My mother mostly lives in another decade. Words rarely get through to her.  But she lights up at the visit of any caring person.  She has taught me that love does not depend upon recognition nor reciprocity. On my good days, I can honestly be glad for those moments even when she is clueless about who I am.  On others, I grieve my loss of connection. Real life always includes both.

 

At the beginning of life and at the end of life the reality of our helplessness is undeniable. We are not in charge of what we receive.  But it is also true in the lives we live in-between.  We just don’t always know it.  When Jesus washed his disciples’ feet, he showed regard for them whether they understood, were faithful, full of doubt or antagonistic. His love did not depend on the receivers. But the very act of the Rabbi washing the disciple’s feet shattered the orderly hierarchies of his day.  Washing feet was a servant’s job.  Jesus demonstrated that love did not depend upon position.  No one ‘deserves’ deference because of their position in the world. Everyone can serve and everyone can receive.

 

Any attempt to decide who qualifies for God’s love simply reveals a very human, albeit sinful way of categorizing the world.  All of us ‘qualify’ because God chose us to be his children and no one is ‘above’ service, showing deference and regard.   As I said last week, this deference is not to suggest someone is ‘better’, it is a behavior that reflects our desire to express regard for another and for them to experience such regard.  It is proactive cherishing.  It is the love Jesus has offered us and the love he calls us to emulate.

 

Two final notes.  First, secularly, we derive our sense of worth, our identity, from a variety of categories—wealth, position, ethnicity, gender, faithfulness etc. but by Jesus’s radical role reversal, he demonstrated that our actual value resides in the experience of being loved apart from any of those categories.  This a concept that is downright disturbing to the ‘haves’ of this world and incredibly good news to the secularly disenfranchised. This is the core value of love.

 

Second, the idea that we should ‘love as Jesus loved’ all too easily becomes a ‘to do list’ by which we try to measure our faith.  It is an unfortunate paradox that all too often the first response to the Good News is guilt rather than joy. As much as we hunger for love, we are just as likely to ask what we must do; to ask if we have done enough; to ask if we are enough.  No matter how often we are promised that we stand firm in the embrace of God’s love, we find ourselves asking but “Where do I stand?”  

 

In ordinary life, someone can tell you: “I love you.”  We may even say thank you—but the internal dialogue raises questions.  “I want to believe you but why do you say that?”  Or, worse, “If you really knew me, you wouldn’t say that.” We are simply not in control over who loves us and that in turn leaves us at risk.
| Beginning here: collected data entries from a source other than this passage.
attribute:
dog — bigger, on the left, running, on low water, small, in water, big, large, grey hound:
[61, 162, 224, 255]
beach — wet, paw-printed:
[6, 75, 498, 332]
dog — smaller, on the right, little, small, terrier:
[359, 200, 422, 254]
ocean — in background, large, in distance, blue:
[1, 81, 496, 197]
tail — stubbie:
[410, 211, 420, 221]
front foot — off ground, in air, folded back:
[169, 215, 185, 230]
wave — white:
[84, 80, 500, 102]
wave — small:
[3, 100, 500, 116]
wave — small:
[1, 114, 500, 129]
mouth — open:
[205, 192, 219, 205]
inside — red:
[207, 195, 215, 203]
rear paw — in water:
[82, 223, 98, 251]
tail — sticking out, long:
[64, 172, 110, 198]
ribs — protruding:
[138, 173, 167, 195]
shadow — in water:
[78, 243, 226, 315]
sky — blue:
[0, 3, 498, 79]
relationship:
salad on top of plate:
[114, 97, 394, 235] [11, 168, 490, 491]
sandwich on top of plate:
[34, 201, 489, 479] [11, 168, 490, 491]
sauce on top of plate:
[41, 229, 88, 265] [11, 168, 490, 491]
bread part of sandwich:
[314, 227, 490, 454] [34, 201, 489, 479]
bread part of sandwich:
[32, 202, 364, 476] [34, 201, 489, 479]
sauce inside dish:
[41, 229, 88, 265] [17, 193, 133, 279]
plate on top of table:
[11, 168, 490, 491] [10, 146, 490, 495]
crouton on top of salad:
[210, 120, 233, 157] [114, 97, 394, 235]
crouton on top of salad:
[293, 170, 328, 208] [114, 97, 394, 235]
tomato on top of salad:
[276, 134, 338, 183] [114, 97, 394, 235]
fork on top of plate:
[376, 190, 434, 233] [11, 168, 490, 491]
The illusion is, if we knew ‘why’ someone loves us, we could keep it up and perhaps make sure that love would continue. But as soon as we go there, we turn love into a transaction instead of an act of grace. It is hard to be dependent and harder still to depend on a love that is unilaterally offered. But any close attention to actual lives reveals that such dependency is part of life. If you can bear that knowledge, your anxiety about ‘where you stand’ will be transformed into grateful joy about where you stand.  

Live like you are loved.  None of us deserve it.  It is always a gift.  “…you also should love one another. By this everyone will know that you are my disciples, if you have love for one another.” Let it be so.